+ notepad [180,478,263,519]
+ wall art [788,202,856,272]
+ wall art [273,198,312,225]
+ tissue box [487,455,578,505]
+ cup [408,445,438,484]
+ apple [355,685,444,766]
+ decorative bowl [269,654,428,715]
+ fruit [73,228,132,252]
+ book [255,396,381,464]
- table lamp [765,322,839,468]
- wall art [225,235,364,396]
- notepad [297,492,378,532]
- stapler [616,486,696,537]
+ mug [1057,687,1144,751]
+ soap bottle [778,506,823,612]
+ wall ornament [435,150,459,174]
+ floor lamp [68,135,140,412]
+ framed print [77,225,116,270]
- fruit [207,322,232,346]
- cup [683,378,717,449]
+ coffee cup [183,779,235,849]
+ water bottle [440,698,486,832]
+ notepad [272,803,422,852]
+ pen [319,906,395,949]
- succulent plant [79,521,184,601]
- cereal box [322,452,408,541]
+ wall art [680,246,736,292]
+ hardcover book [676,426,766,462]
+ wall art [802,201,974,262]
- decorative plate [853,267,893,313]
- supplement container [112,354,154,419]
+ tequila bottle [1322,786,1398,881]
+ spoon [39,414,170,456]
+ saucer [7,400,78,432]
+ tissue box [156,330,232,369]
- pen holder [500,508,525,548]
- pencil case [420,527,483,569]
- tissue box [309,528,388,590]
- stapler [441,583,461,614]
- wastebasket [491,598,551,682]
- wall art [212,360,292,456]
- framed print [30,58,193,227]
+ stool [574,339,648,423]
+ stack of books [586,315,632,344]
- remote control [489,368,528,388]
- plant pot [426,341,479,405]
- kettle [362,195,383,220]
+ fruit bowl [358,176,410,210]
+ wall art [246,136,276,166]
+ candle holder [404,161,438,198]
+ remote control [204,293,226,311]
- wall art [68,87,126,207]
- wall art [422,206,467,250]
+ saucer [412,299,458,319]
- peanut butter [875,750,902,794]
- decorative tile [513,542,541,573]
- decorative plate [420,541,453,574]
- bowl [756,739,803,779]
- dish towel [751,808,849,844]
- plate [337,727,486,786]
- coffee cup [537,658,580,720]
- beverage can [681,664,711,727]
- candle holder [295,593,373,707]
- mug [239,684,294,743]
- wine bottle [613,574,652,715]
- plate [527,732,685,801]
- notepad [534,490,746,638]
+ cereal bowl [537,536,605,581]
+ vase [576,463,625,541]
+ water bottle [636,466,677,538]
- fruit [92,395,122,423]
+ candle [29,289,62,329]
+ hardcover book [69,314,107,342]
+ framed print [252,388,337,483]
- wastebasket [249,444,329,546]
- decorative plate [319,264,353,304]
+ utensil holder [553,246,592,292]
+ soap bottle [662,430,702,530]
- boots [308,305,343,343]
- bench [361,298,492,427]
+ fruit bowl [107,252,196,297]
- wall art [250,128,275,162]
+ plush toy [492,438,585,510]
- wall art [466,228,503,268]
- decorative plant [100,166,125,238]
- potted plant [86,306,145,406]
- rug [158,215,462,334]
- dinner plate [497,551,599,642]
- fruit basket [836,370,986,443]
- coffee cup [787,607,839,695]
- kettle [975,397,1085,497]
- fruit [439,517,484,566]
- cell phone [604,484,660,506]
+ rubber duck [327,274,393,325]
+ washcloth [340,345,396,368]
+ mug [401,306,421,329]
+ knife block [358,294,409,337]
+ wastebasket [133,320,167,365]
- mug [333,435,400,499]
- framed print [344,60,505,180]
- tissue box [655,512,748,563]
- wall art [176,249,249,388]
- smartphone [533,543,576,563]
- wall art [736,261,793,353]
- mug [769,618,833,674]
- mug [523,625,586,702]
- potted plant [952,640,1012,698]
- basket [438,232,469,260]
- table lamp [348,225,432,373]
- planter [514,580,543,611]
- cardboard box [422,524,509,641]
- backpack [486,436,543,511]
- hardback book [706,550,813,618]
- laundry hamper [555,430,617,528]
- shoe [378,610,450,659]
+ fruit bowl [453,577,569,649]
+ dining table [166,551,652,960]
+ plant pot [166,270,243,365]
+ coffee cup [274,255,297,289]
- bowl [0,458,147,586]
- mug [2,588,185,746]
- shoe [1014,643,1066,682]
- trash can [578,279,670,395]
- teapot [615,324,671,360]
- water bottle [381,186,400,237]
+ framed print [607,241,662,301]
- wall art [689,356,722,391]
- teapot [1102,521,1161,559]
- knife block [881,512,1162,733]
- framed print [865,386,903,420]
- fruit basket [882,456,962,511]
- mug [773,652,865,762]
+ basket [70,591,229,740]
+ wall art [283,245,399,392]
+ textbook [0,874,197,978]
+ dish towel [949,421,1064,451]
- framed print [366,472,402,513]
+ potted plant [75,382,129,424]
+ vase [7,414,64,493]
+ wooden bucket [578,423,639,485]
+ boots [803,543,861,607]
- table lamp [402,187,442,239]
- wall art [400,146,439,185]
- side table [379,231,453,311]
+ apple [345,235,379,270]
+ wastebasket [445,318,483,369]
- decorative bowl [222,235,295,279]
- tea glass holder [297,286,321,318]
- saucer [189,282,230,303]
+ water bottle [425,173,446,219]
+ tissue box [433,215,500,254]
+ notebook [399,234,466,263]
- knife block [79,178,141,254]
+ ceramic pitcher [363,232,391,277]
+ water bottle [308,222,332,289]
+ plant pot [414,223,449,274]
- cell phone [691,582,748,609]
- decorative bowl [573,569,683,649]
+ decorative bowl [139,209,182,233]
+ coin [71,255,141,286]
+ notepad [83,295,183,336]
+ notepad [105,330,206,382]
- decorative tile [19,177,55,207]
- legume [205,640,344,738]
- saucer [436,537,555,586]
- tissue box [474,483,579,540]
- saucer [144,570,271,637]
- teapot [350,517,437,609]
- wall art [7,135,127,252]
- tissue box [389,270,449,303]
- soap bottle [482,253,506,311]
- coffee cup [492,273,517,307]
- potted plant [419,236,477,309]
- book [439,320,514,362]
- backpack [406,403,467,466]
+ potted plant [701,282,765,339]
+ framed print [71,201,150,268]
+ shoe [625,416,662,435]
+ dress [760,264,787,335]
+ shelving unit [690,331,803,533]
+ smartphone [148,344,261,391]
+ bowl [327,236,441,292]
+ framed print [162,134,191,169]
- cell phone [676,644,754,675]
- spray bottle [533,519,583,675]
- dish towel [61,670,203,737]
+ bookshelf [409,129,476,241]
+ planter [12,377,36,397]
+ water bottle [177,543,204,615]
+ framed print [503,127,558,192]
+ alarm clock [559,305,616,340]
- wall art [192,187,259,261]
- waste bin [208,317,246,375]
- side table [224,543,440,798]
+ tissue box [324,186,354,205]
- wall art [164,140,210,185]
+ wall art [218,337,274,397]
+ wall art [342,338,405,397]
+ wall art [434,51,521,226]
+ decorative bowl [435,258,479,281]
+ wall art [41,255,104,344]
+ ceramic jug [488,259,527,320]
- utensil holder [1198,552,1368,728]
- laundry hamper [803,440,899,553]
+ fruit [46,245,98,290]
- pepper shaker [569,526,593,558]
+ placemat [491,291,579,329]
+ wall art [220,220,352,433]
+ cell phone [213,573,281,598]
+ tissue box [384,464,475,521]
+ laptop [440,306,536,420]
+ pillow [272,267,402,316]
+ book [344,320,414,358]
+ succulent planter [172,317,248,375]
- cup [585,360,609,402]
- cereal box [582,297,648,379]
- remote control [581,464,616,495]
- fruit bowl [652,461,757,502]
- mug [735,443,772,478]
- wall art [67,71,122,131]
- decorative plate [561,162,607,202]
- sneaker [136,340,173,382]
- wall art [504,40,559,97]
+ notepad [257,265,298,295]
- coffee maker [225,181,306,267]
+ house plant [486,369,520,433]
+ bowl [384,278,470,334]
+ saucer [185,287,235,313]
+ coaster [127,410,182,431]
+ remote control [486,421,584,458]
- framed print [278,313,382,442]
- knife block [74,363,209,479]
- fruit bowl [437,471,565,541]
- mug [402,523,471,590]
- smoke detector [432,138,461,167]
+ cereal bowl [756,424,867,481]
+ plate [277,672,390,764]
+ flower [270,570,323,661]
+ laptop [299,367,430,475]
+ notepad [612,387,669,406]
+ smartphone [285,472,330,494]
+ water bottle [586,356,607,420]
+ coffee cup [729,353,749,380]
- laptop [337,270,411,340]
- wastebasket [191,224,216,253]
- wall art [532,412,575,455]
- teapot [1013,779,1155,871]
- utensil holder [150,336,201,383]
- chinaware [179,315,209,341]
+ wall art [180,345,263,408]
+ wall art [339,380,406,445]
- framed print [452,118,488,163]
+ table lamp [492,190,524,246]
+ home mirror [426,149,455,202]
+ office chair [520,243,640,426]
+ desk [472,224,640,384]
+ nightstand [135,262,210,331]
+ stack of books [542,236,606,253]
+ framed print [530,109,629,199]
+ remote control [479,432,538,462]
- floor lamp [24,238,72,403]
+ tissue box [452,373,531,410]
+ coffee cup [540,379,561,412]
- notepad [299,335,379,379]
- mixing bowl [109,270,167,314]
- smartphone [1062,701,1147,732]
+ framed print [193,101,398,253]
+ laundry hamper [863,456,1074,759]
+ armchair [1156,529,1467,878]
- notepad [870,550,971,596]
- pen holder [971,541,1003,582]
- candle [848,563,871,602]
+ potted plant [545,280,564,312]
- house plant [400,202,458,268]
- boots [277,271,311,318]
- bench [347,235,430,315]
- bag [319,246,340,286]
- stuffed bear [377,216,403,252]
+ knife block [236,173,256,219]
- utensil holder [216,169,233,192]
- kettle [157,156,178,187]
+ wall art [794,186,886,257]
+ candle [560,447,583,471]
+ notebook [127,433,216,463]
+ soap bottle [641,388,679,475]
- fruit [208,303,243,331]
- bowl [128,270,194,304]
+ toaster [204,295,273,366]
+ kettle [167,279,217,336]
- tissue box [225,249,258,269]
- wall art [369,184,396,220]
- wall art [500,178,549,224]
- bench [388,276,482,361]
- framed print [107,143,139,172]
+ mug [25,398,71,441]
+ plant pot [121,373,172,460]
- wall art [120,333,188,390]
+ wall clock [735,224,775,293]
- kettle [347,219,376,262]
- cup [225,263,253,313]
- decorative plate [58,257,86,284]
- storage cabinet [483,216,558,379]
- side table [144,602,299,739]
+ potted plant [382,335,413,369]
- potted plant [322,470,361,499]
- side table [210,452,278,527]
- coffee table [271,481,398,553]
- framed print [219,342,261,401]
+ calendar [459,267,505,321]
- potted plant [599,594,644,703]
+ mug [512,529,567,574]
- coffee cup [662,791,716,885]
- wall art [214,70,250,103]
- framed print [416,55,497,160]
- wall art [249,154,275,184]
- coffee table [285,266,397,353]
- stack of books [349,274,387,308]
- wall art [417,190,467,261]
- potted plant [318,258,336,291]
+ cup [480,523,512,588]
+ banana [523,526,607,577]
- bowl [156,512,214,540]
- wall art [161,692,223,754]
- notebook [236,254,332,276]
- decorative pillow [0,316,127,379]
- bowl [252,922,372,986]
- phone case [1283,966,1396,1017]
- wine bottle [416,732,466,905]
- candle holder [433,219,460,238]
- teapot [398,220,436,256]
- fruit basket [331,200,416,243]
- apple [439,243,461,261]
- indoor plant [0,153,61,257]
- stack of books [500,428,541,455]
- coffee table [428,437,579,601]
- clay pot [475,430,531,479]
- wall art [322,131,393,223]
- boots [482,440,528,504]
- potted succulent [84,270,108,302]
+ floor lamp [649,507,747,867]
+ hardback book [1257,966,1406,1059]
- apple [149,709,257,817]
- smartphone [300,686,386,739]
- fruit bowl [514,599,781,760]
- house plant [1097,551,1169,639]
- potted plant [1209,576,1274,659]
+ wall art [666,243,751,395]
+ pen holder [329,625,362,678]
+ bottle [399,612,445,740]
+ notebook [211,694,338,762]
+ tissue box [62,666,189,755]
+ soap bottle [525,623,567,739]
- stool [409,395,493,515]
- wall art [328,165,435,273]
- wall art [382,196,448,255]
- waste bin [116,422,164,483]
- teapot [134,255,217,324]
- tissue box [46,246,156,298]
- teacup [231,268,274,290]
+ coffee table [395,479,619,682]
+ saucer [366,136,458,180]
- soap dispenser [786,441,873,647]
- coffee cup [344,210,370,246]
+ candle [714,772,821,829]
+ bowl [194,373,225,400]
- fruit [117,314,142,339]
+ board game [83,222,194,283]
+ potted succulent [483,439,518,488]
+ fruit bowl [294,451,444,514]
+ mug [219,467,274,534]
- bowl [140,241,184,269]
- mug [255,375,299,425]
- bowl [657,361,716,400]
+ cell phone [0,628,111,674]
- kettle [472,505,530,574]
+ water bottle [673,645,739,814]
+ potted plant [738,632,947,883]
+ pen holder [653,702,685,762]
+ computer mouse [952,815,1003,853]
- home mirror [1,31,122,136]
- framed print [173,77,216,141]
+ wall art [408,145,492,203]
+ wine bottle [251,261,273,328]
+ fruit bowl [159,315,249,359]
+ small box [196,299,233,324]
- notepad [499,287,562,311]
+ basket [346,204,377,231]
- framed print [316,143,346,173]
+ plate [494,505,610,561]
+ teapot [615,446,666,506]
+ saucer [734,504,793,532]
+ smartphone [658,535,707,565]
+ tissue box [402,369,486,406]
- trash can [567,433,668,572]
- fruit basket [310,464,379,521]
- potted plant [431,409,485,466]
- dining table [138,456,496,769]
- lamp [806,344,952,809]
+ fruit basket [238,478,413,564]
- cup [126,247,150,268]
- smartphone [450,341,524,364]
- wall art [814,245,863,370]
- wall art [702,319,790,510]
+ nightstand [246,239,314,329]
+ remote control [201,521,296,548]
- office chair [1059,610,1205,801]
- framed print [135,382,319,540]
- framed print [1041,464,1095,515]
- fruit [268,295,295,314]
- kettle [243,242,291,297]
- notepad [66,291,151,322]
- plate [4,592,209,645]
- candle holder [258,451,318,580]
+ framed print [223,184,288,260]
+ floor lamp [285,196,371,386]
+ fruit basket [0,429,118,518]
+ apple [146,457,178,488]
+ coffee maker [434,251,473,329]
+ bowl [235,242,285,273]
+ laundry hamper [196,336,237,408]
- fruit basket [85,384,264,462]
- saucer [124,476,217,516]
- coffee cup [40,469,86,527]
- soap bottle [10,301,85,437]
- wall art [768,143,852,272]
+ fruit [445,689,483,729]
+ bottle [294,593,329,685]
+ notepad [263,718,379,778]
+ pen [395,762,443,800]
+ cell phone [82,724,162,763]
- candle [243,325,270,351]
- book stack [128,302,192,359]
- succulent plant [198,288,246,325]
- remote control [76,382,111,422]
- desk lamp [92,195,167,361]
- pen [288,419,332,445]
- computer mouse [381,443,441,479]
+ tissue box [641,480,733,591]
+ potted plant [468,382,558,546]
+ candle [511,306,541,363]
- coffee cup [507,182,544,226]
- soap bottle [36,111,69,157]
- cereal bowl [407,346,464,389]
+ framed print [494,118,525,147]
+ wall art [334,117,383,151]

§ Exercise brief
In the listing above, find the line holding "soap bottle [525,623,567,739]" and the line holding "- wall art [814,245,863,370]", then output those two lines and every line between them exactly.

§ Reply
+ soap bottle [525,623,567,739]
- stool [409,395,493,515]
- wall art [328,165,435,273]
- wall art [382,196,448,255]
- waste bin [116,422,164,483]
- teapot [134,255,217,324]
- tissue box [46,246,156,298]
- teacup [231,268,274,290]
+ coffee table [395,479,619,682]
+ saucer [366,136,458,180]
- soap dispenser [786,441,873,647]
- coffee cup [344,210,370,246]
+ candle [714,772,821,829]
+ bowl [194,373,225,400]
- fruit [117,314,142,339]
+ board game [83,222,194,283]
+ potted succulent [483,439,518,488]
+ fruit bowl [294,451,444,514]
+ mug [219,467,274,534]
- bowl [140,241,184,269]
- mug [255,375,299,425]
- bowl [657,361,716,400]
+ cell phone [0,628,111,674]
- kettle [472,505,530,574]
+ water bottle [673,645,739,814]
+ potted plant [738,632,947,883]
+ pen holder [653,702,685,762]
+ computer mouse [952,815,1003,853]
- home mirror [1,31,122,136]
- framed print [173,77,216,141]
+ wall art [408,145,492,203]
+ wine bottle [251,261,273,328]
+ fruit bowl [159,315,249,359]
+ small box [196,299,233,324]
- notepad [499,287,562,311]
+ basket [346,204,377,231]
- framed print [316,143,346,173]
+ plate [494,505,610,561]
+ teapot [615,446,666,506]
+ saucer [734,504,793,532]
+ smartphone [658,535,707,565]
+ tissue box [402,369,486,406]
- trash can [567,433,668,572]
- fruit basket [310,464,379,521]
- potted plant [431,409,485,466]
- dining table [138,456,496,769]
- lamp [806,344,952,809]
+ fruit basket [238,478,413,564]
- cup [126,247,150,268]
- smartphone [450,341,524,364]
- wall art [814,245,863,370]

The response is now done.